From a girls perspective why would she deny being with this guy and such ?? i mean she really trys to make it sound like she isnt happy with him and doesnt want me to know she is with him.. she is just using me as backup right ?? thats what i think...

 

by the way i am 21 and so is she if that helps any..

  • Author
Posted
Originally posted by scroll lock

 

 

You're her

-secutrity blanket

-second choice

-if all else fails go to you

-2nd batter up

-her boyfriends the bass (fish), your the sunfish she throws back in the water

-hes the hole in one your the eagle

-hes the three pointer, your the foul shots

-hes coca cola, your pepsi

-hes iced tea your dr pepper

 

 

 

 

Good luck bro, and i hope you get through this.

 

id rather be pepsi than coca cola and id rather be dr pepper than iced tea ;) haha.. i know what yer saying homie.. Well im just trying to move on but she keeps calling me.. so i dont know man.. this shiz sucks..

Posted

It seems like she is playing you. You're her back up choice. But she probably still feels something for you. However, at the moment she is under no pressure to make a choice between the current bf and you..

 

So the plan of attack is to put her under some pressure

 

I would stop all contact. No responding to calls, emails etc. Go out and start meeting other girls.
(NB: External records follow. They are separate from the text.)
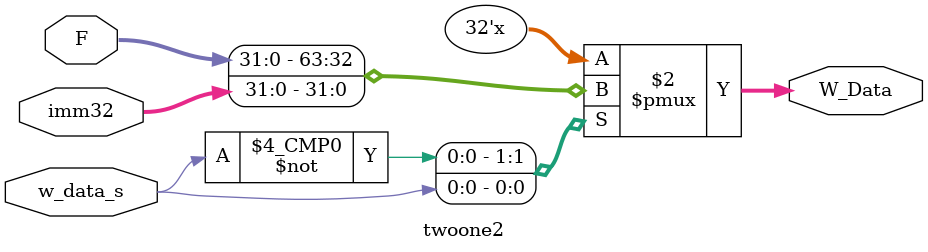
<source format=v>
`timescale 1ns / 1ps


module twoone2(w_data_s,imm32,F,W_Data);
   input w_data_s;
   input [31:0]imm32;
   input [31:0]F;
   output reg [31:0]W_Data;
   always@(*)
   begin
       case(w_data_s)
              0:begin W_Data=F; end
              1:begin W_Data=imm32; end
       endcase
   end
endmodule

</source>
She will then have to make a choice between the current bf and you before it is too late.

 

The obvious question is how will you know her choice if you have no contact. When the contact goes from calls and emails to letters and visits you will know that you are getting there.

  • Author
Posted

thanks tequila i can totally relate to what your saying... see i my mom told me that I shouldnt basically make her choose between me or him and that i should just still talk to her but be blunt.. maybe this is what she needs is some fire under her butt to make her think a little.. i admit its going to be hard to just ignore her calls... so how long should i do this for ?? i am thinking about a month maybe ?? also like you said... when should i know that she is ready to work things out (if that is the case) i mean afer a month do i just answer or what? how does it work ?? anyways thanks for the advice !!